The lepers in this morning’s Gospel receive a word from the WORD of God incarnate, the True Light who shines in the darkness, whom the darkness could not extinguish, whom the chains of hell could not hold. Receiving His word, did they not receive a ray of uncreated, healing Light that is filled with light in the love of God? And, as they acted on that word in obedience, and turned to show themselves to the priest as the WORD of the LORD had commanded them not just here, but even way back in Leviticus, their leprosy was cleansed. They were illumined. They were restored to within the “boundary” of Life, of love and joy.

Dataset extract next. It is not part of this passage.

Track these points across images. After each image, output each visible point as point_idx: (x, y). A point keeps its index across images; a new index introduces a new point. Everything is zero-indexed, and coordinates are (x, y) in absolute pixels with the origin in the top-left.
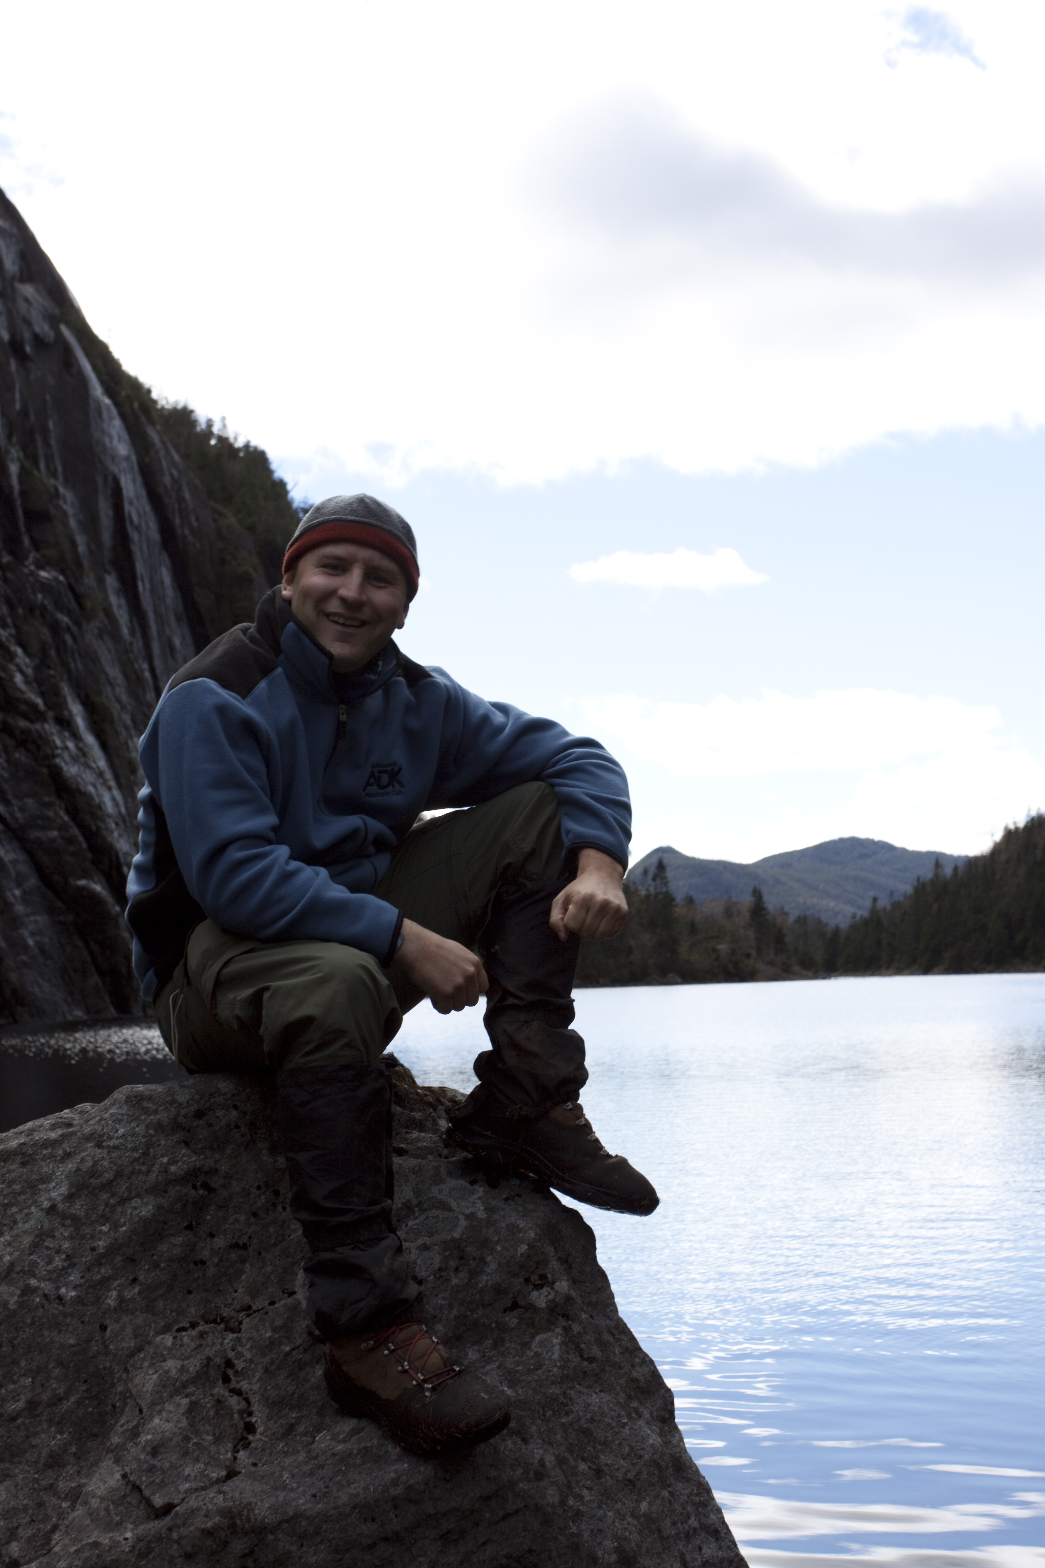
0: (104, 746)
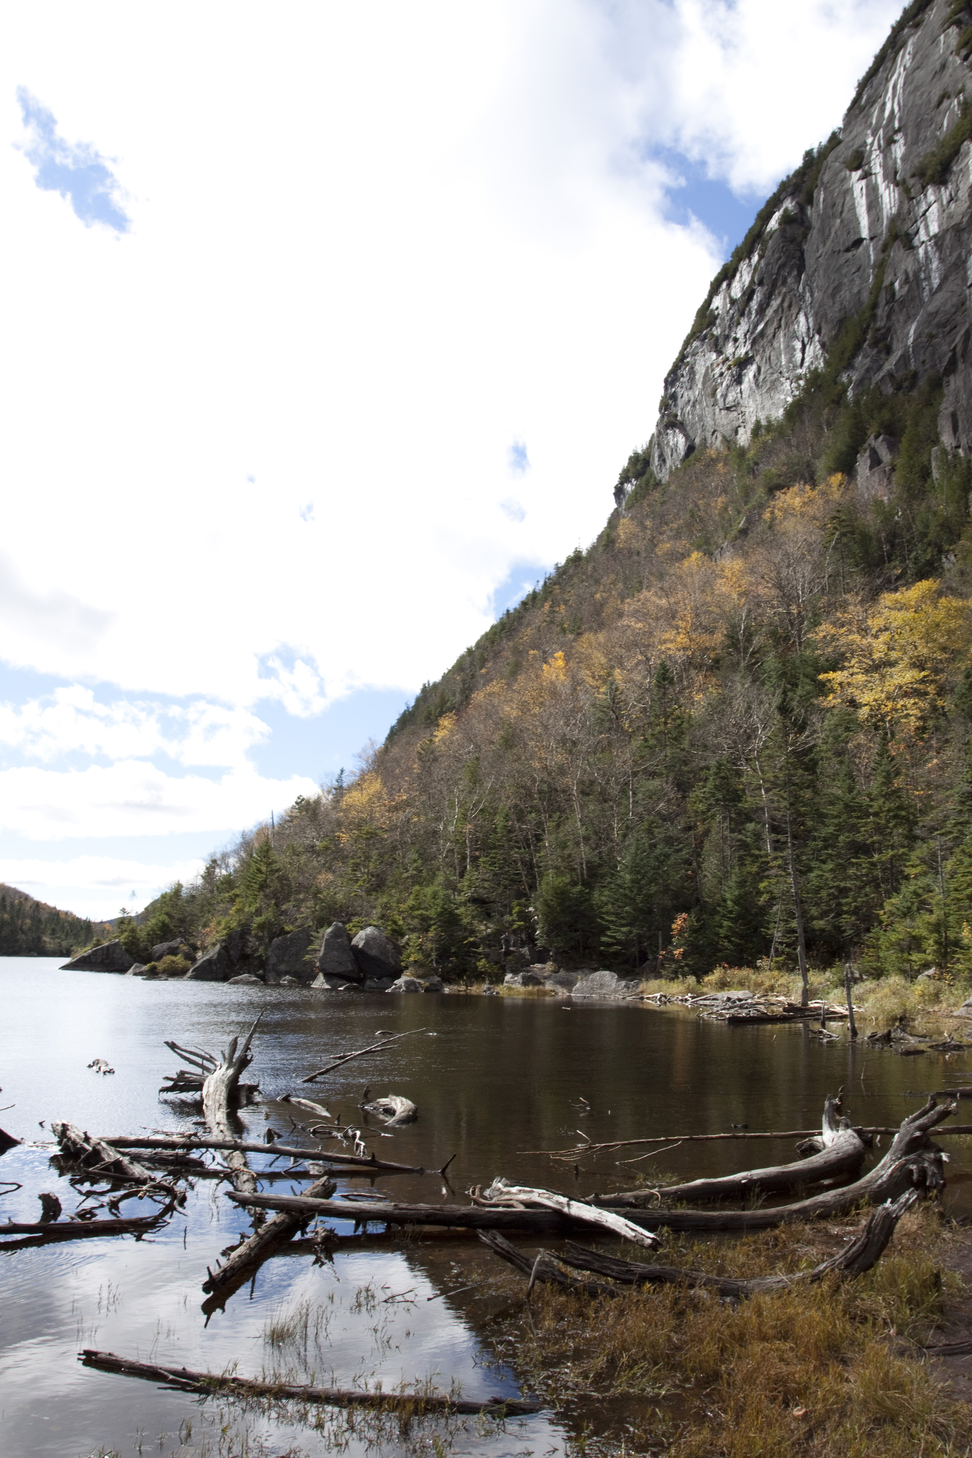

Dear faithful, what words are we receiving into our soul each day of our life? In our baptism, we received the same word these lepers received. A luminous seed of eternal, divine life was sown deep in our heart. Are we living in the light of that seed, or are we living in the darkness of the leper colony of this world? Are we living inside the boundary of life and light of Christ, or do we make our way through the days of our life in the darkness that is outside that boundary of Him who is Himself the Resurrection and the Life? In short, are we living in the waters of our baptism, or in the worldly waters of death?

I wonder if this is the difference between the Samaritan and the nine Israelite lepers? In whose company do I find myself? Am I going with the nine from my cleansing in the Font back to Egypt? Shall we challenge ourselves to turn around with the Samaritan toward the LORD who stands in our heart, knocking? This would be the way of repentance, the way of living every day, every hour, every moment in the presence of the Light of the Christ who is in you! Amen!